The push for protection
The debate over protections for business credit cards has been going on for decades and was part of the original discussions during the development of the CARD Act.
“The business card portion was negotiated away in the political process,” Bourke says. Pew and NSBA are among the organizations that want the federal protections extended to business credit cards. Financial industry representatives, meanwhile, argue that small business owners with a presumed higher level of financial sophistication do not need the same protections that consumers do and that extending such protections would further shrink available credit.
Yet NSBA says the protections are urgent for its members, as reliance on credit cards grows while other financial lifelines (like loans) are harder to grab. In NSBA’s 2011 Year-End Economic Report, 33 percent of respondents said they had used credit cards for financing, more than double the 16 percent who did in 1993. NSBA 2011 data also show that 54 percent said their terms had worsened, compared with five years ago. This is the lowest this indicator has been in four years, but still a majority.
Meanwhile, National Federation of Independent Business research published in January 2012 shows that 57 percent of small employers tried to secure credit from a financial institution in the past 12 months, a 9 percent increase from 2010.
In other words, small business owners are eager for credit, which could make them vulnerable to issuers’ terms.
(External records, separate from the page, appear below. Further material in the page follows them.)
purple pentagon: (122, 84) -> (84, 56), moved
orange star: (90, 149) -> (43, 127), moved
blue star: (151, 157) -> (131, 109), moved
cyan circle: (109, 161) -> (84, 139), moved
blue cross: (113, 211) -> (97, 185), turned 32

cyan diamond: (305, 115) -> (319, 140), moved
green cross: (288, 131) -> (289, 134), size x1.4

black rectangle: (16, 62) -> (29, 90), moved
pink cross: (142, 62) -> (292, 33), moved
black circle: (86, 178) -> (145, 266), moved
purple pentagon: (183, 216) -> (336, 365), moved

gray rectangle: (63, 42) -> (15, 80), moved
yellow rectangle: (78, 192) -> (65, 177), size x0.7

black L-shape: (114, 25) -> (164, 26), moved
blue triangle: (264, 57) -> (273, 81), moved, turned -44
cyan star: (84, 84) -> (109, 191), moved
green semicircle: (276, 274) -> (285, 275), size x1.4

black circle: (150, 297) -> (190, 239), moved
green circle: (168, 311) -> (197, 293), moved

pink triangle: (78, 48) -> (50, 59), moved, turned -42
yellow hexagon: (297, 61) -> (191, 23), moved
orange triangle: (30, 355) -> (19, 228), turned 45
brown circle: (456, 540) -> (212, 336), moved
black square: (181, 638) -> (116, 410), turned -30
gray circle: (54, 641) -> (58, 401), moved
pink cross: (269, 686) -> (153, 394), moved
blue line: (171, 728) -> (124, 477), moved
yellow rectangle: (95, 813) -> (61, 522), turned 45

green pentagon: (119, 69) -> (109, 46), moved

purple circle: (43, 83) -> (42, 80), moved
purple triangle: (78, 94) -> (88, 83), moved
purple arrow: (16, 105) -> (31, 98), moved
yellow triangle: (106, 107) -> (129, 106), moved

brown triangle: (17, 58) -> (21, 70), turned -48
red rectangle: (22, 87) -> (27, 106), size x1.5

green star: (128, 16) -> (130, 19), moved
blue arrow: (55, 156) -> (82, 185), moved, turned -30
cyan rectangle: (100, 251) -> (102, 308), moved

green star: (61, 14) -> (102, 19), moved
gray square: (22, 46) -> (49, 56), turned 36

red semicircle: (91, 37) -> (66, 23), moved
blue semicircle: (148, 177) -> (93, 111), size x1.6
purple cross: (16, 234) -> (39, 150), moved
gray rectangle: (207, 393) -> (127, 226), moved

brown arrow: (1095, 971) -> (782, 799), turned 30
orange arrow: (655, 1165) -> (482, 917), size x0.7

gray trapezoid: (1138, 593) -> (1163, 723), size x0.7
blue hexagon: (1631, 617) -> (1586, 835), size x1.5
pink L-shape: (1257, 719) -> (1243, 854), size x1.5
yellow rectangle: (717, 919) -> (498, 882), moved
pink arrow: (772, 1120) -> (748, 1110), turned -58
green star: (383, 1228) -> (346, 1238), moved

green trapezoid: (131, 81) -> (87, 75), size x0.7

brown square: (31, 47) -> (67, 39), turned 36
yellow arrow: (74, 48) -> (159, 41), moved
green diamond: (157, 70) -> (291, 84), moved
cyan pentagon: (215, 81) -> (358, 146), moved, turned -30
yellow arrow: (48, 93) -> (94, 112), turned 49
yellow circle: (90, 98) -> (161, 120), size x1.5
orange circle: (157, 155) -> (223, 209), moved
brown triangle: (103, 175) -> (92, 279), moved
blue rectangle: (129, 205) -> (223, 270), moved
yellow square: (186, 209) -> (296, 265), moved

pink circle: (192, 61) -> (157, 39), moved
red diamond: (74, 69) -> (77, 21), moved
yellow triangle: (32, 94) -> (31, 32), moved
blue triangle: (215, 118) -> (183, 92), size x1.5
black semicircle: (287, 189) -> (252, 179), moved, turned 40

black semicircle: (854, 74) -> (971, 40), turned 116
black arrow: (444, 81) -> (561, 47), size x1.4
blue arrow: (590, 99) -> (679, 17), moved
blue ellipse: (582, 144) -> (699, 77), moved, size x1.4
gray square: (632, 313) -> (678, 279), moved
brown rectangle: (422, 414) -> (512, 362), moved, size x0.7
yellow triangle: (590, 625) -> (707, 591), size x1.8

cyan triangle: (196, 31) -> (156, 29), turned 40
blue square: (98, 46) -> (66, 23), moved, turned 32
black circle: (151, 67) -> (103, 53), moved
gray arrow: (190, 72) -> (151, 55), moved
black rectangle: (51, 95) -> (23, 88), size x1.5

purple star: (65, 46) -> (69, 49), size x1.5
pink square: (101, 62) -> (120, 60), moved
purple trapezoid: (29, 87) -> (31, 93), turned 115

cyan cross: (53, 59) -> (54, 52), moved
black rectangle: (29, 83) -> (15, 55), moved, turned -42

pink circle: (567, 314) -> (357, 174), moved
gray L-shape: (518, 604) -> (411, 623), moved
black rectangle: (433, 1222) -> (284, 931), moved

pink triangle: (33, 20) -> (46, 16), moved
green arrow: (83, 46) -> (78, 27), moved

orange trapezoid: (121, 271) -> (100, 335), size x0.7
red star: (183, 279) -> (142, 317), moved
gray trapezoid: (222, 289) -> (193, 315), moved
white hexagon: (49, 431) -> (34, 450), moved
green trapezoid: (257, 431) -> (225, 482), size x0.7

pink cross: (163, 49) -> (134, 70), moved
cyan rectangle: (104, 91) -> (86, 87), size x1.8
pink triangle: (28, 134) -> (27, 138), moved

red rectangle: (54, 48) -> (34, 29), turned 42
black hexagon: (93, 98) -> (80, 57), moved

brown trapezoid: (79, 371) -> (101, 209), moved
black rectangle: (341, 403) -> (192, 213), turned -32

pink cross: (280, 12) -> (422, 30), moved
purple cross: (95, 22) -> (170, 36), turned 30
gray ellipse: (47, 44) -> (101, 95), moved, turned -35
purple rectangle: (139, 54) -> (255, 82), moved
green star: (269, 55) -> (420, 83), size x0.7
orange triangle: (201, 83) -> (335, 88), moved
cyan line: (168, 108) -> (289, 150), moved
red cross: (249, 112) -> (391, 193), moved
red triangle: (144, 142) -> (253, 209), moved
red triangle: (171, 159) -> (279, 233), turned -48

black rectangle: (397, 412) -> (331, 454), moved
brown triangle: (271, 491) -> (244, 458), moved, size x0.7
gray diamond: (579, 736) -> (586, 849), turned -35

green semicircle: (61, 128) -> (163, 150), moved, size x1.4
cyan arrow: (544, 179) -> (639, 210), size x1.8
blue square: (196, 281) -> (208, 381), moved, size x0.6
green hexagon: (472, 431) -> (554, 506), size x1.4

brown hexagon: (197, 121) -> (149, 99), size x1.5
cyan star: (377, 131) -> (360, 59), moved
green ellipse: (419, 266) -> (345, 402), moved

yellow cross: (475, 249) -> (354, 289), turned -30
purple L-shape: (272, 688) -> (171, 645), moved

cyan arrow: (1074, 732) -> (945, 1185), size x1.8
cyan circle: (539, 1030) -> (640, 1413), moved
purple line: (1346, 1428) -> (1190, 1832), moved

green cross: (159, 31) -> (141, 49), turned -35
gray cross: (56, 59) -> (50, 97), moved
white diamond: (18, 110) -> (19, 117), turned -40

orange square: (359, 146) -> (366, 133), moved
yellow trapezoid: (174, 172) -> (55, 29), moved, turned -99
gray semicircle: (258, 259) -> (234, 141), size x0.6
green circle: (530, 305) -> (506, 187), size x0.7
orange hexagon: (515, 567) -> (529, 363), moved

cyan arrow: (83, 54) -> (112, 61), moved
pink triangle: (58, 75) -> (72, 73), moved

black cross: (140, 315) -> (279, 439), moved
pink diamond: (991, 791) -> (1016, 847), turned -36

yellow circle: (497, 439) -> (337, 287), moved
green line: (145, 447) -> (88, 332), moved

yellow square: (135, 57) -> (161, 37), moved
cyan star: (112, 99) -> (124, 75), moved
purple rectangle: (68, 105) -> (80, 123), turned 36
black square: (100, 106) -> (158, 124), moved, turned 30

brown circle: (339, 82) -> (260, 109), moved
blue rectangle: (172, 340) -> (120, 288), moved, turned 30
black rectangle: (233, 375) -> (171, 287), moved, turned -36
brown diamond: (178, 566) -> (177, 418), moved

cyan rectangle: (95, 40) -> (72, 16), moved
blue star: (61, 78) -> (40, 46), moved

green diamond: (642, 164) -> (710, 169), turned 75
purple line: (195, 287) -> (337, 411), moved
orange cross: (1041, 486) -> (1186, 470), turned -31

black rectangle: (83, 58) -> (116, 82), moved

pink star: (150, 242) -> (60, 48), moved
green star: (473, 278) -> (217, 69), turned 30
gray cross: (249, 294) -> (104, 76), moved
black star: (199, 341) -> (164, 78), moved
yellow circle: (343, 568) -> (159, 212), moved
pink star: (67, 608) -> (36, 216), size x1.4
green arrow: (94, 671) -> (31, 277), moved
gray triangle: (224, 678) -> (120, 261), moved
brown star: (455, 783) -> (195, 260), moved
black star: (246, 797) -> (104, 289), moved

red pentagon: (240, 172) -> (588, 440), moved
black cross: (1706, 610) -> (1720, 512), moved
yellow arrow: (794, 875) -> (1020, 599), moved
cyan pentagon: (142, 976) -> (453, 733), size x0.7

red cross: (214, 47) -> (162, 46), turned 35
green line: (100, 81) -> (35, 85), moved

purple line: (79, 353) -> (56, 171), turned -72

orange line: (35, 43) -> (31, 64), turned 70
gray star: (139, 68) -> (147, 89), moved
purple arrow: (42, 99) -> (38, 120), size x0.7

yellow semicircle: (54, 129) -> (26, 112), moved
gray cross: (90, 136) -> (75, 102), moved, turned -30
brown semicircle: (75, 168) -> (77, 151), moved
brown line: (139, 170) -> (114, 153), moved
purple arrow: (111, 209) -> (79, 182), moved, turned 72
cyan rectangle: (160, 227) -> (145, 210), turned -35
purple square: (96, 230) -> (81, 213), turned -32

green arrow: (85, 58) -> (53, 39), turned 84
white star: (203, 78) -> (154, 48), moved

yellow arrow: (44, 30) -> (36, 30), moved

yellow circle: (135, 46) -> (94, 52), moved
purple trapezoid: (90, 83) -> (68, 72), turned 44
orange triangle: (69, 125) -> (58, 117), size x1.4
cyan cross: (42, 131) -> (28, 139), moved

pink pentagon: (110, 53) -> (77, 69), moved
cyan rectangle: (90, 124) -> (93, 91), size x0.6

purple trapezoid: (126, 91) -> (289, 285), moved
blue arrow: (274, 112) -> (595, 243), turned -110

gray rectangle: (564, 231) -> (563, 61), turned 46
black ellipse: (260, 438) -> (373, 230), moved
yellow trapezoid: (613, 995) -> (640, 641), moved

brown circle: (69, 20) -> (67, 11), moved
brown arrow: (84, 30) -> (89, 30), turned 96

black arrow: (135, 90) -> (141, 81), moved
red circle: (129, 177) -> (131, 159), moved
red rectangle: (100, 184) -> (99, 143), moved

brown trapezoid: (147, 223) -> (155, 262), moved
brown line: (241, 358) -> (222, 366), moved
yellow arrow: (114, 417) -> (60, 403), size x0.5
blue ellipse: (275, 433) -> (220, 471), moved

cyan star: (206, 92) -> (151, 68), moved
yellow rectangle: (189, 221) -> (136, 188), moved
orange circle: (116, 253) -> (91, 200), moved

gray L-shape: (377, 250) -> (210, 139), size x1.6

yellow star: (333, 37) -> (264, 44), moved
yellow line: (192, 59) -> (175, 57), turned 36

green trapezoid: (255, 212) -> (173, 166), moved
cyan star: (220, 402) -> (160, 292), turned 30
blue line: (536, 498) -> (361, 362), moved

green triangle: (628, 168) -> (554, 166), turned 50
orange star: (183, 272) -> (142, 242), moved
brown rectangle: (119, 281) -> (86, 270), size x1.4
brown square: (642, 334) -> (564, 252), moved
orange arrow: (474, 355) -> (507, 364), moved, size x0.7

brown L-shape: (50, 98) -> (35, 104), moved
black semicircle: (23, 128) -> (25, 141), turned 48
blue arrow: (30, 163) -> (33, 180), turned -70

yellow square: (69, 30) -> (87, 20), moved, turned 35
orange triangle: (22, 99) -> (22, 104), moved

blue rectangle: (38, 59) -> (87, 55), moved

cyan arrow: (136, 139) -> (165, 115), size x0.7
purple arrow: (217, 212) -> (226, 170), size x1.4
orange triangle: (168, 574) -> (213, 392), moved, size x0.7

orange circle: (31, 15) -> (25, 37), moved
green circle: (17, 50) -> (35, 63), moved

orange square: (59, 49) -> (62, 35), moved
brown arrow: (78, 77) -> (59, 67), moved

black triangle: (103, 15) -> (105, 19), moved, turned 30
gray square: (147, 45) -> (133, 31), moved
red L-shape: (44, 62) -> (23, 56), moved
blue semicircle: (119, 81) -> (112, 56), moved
Bourke says better disclosure requirements for business credit card issuers may likely come before any extension of the CARD Act.
Business card perks
So why don’t people just use their personal credit cards, with their federal protections, to charge business expenses? Because of the many advantages to having a credit card just for business purposes.
Business credit cards can make it easier to track business expenses. They may also have rewards geared toward your business (such as cash back or airline miles), higher credit limits and more flexible payment options. It also may be good for your business to have the name branded on the card. You can also get separate cards for each employee with individual spending limits.
“What’s important to know is that whatever those advantages may be, they must also be weighed against the disadvantages,” Bourke says.